The IPCC report says that nations have a short window in which to curb fossil-fuel emissions and prevent the worst future outcomes. And that work builds directly on Dr. Manabe’s models.

“The climate scientists of today stand on the shoulders of these giants, who laid the foundations for our understanding of the climate system,” said Ko Barrett, senior adviser for climate at the National Oceanic and Atmospheric Administration, who is also vice-chair of the IPCC.

Robert Kopp, a climate scientist at Rutgers University who also worked on the IPCC report, called Dr. Manabe a critical figure in the rise of climate science in the mid-1960s.

“He took the weather models that were beginning to emerge in the period after World World II and turned them into the first climate models,” he said.

Piers Forster, a climate scientist at the University of Leeds in England, called Dr. Manabe’s 1967 paper detailing these models “arguably the greatest climate-science paper of all time.”

Dr. Barrett also hailed Dr. Hasselmann and Dr. Parisi for expanding on this work and praised the Nobel Committee for showing the world that today’s climate studies are grounded in decades of scientific work. “It is important to understand that climate science is built on basic foundations of physics,” she said.

Dr. Manabe is a senior meteorologist and climatologist at Princeton University. Born in 1931 in Shingu, Japan, he earned his Ph.D. in 1957 from the University of Tokyo before joining the U.S. Weather Bureau. In the 1960s, he led groundbreaking research into how increased levels of carbon dioxide lead to higher temperatures on the surface of the Earth. That work “laid the foundation for the development of current climate models,” according to the Nobel judges.

 

 

Dr. Hasselmann is a German physicist and oceanographer who greatly advanced public understanding of climate change through the creation of a model that links climate and chaotic weather systems.

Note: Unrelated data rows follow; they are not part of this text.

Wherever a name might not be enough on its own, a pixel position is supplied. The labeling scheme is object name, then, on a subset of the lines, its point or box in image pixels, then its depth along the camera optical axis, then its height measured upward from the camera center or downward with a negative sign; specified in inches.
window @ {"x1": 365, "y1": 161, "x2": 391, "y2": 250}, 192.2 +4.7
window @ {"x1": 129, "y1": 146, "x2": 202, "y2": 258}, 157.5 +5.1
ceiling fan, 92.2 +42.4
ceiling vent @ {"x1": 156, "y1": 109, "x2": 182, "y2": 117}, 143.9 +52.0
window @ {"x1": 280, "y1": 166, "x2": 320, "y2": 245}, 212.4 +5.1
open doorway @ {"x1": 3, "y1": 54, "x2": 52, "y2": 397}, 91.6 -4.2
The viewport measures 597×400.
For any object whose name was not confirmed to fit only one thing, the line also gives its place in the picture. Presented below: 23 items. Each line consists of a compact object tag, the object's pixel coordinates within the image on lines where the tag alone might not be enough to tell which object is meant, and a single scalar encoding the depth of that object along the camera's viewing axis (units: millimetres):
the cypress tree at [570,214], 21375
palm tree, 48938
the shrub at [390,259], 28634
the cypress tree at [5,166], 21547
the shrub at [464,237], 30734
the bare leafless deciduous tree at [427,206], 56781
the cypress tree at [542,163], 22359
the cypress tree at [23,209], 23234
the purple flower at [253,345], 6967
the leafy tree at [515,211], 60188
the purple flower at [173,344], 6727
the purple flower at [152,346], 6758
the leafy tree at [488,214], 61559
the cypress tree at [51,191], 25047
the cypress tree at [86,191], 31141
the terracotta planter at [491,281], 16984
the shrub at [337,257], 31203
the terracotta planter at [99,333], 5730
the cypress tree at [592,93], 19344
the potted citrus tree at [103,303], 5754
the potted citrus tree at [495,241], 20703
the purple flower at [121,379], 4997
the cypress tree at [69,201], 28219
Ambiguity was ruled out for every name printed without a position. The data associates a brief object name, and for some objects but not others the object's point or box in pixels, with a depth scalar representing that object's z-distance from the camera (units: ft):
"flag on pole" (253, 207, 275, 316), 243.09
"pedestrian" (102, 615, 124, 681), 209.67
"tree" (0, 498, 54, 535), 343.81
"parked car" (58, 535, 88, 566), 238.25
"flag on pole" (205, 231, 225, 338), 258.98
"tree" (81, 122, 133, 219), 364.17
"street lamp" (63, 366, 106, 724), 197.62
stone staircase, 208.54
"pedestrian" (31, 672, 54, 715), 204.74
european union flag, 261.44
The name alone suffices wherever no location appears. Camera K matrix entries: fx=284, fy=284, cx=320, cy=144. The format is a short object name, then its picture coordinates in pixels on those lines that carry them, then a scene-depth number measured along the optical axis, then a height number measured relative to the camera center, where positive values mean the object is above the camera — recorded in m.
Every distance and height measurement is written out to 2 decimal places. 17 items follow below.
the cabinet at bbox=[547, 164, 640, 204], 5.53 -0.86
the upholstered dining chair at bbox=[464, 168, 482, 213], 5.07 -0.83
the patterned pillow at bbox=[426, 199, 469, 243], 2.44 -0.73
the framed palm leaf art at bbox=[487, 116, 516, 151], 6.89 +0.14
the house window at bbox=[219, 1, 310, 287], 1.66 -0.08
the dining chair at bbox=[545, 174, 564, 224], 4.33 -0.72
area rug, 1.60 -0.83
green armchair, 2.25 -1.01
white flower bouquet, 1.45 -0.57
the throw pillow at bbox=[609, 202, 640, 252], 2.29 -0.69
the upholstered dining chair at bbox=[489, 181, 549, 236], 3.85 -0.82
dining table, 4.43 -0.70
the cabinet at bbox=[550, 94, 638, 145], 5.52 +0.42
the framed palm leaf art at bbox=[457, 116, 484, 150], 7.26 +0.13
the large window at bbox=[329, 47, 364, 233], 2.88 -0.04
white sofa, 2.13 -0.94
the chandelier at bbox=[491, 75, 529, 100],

He is a professor at the Max Planck Institute for Meteorology in Hamburg. He received his Ph.D. in 1957 from the University of Göttingen in Germany before founding the meteorology institute, which he was head of until 1999. He is also the founder of what is now known as the Global Climate Forum. In 2009, Dr. Hasselmann received the 2009 BBVA Foundation Frontiers of Knowledge Award in Climate Change.

 

 

Dr. Parisi is an Italian theoretical physicist who was born in 1948 in Rome and whose research has focused on quantum field theory and complex systems. He received his Ph.D. from the Sapienza University of Rome in 1970. In 1980, he was responsible for discovering hidden patterns in disordered complex materials. He is a professor at the Sapienza University of Rome.

Referring to forecasts for the changing climate at a news conference after the prize was announced, Dr. Parisi said, “It’s clear that for the future generation, we have to act now in a very fast way.”